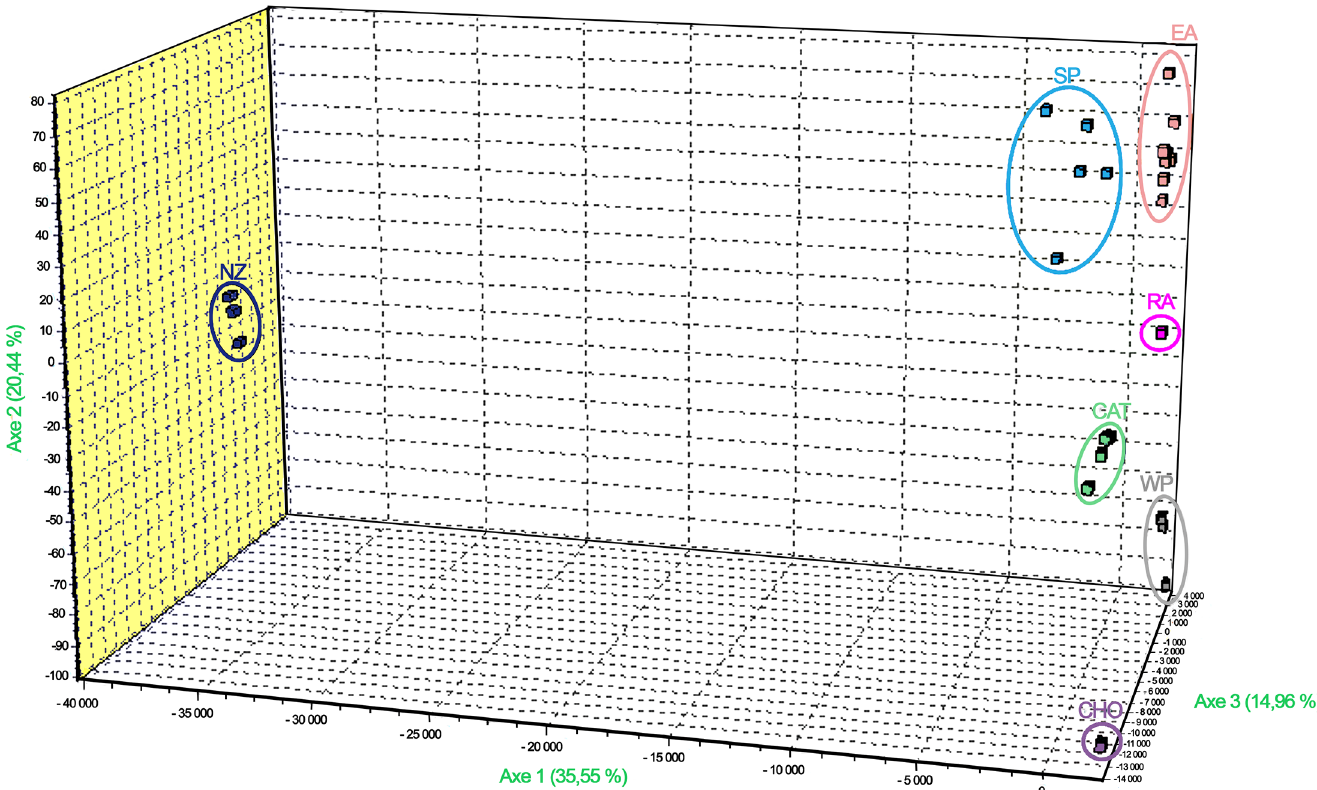
Fig 1. Factorial correspondence analysis (FCA) of Naegleria fowleri strains. The strains labelled in blue, orange, pink, green, grey, purple and black correspond to those that were assigned to the SP, EA, RA, CAT, WP, CHO and NZ respectively.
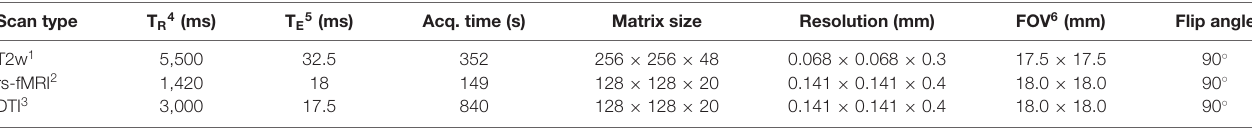
TABLE 1 | Characteristics of the performed 9.4 T MRT measurements.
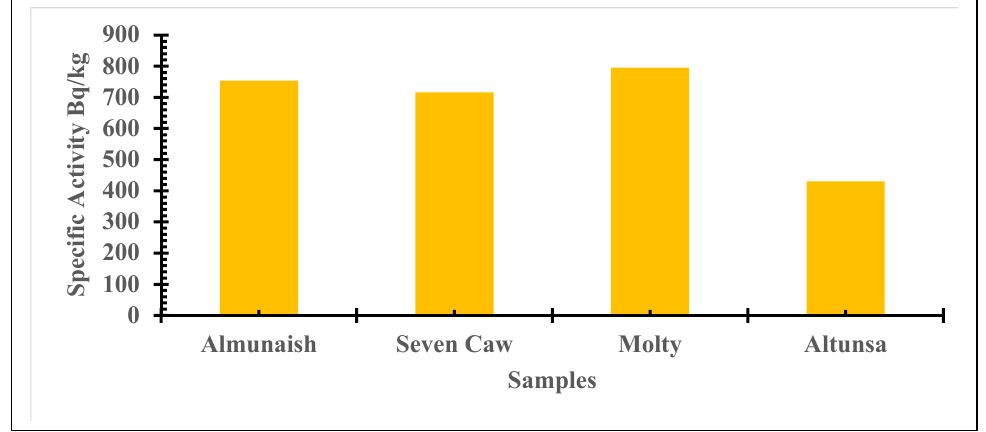
Fig. 3: The specific activity for 40 K in all samples.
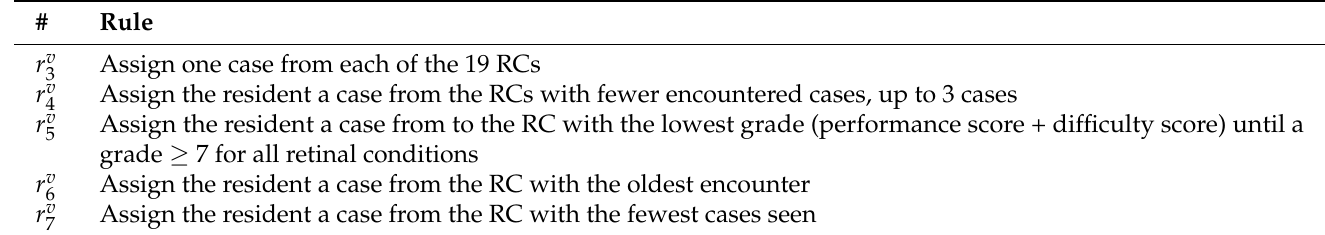
Table 9. Assignment rules for virtual cases.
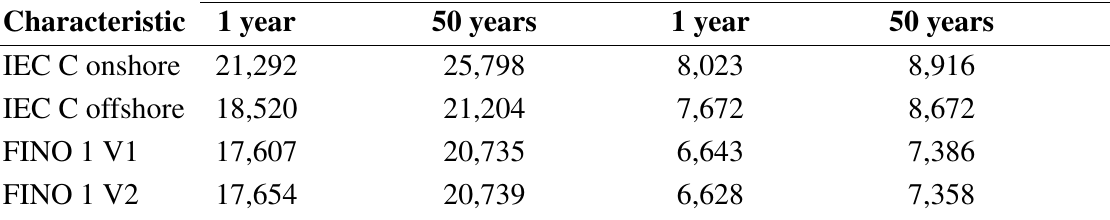
Table 2. Characteristic extreme loads calculated by means of the POT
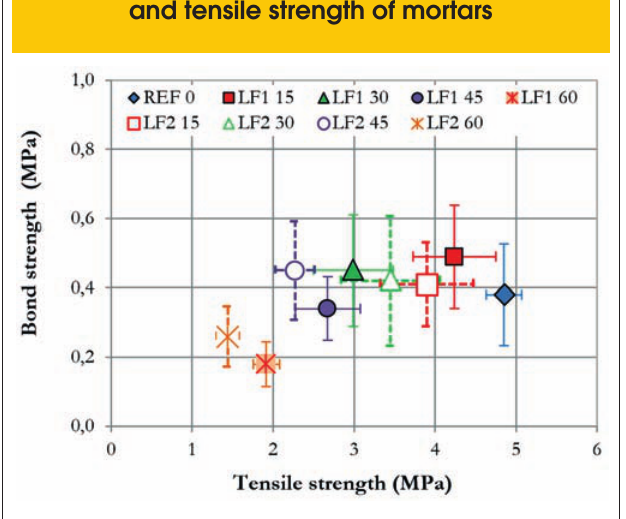
Figure 8 – The relation between bond strength and tensile strength of mortars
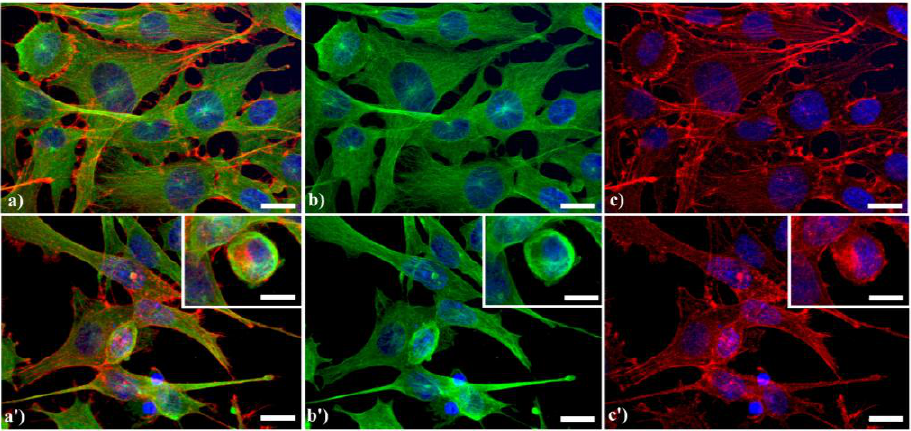
Figure 1. Fluorescence microscopy after double immunocytochemical detection of cytoskeletal components in B50 neuroblastoma cells. ( a – c ) control cells; ( a' – c' ) cells treated with 40 μM cysPt for 48 h. Cells on coverslips were fixed and processed for microfilaments (actin), labeled with Alexa 594-conjugated phalloidin (1:40 in phosphate buffered saline (PBS), red fluorescence; Molecular Probes, Invitrogen); microtubules were labeled with monoclonal anti-tubulin antibody (1:200 in PBS) revealed with Alexa 488-conjugated anti-mouse antibody (1:200 in PBS, green fluorescence; Molecular Probes). Cells were counterstained for DNA with 0.1 μg/mL Hoechst 33258 (blue fluorescence), washed with PBS and then mounted in Mowiol (Calbiochem) for microscopy analysis. Scale bar: 20 μm. Inset represents a late apoptotic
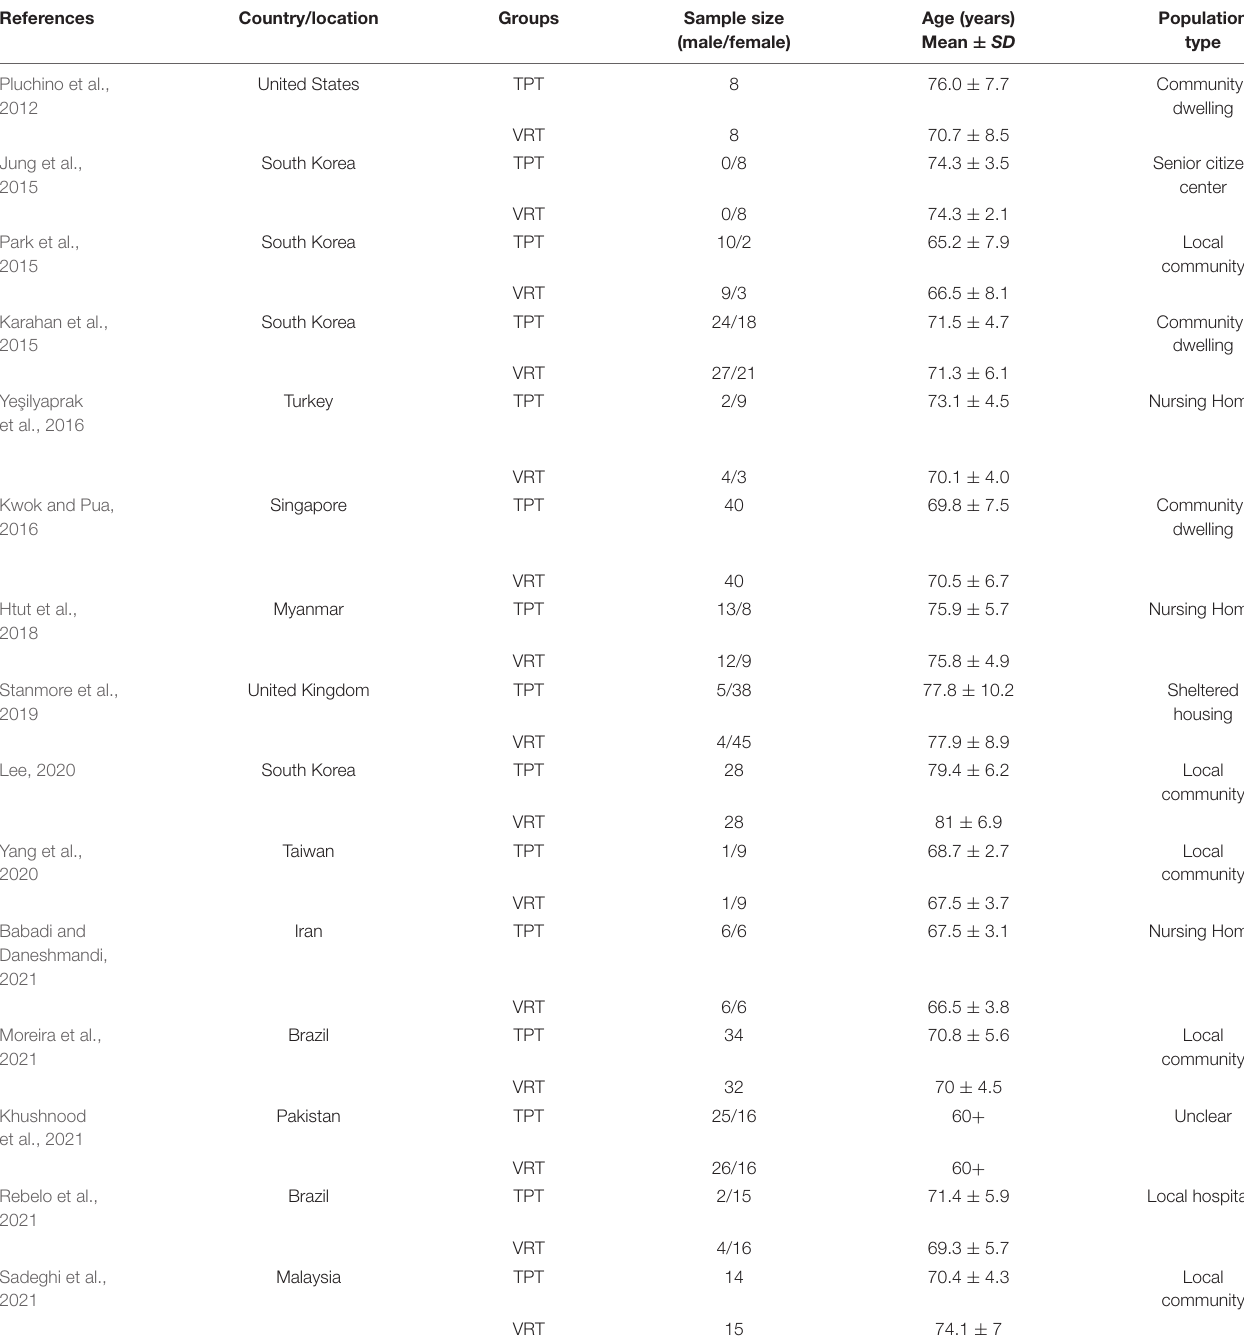
TABLE 1 | Characteristics of participants in each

• _Brief_:
From the material above, reproduce everything verbatim except the pictures.

• _Exercise result_:
Fig 1. Factorial correspondence analysis (FCA) of Naegleria fowleri strains. The strains labelled in blue, orange, pink, green, grey, purple and black correspond to those that were assigned to the SP, EA, RA, CAT, WP, CHO and NZ respectively.
TABLE 1 | Characteristics of the performed 9.4 T MRT measurements.
Fig. 3: The specific activity for 40 K in all samples.
Table 9. Assignment rules for virtual cases.
Table 2. Characteristic extreme loads calculated by means of the POT
Figure 8 – The relation between bond strength and tensile strength of mortars
Figure 1. Fluorescence microscopy after double immunocytochemical detection of cytoskeletal components in B50 neuroblastoma cells. ( a – c ) control cells; ( a' – c' ) cells treated with 40 μM cysPt for 48 h. Cells on coverslips were fixed and processed for microfilaments (actin), labeled with Alexa 594-conjugated phalloidin (1:40 in phosphate buffered saline (PBS), red fluorescence; Molecular Probes, Invitrogen); microtubules were labeled with monoclonal anti-tubulin antibody (1:200 in PBS) revealed with Alexa 488-conjugated anti-mouse antibody (1:200 in PBS, green fluorescence; Molecular Probes). Cells were counterstained for DNA with 0.1 μg/mL Hoechst 33258 (blue fluorescence), washed with PBS and then mounted in Mowiol (Calbiochem) for microscopy analysis. Scale bar: 20 μm. Inset represents a late apoptotic
TABLE 1 | Characteristics of participants in each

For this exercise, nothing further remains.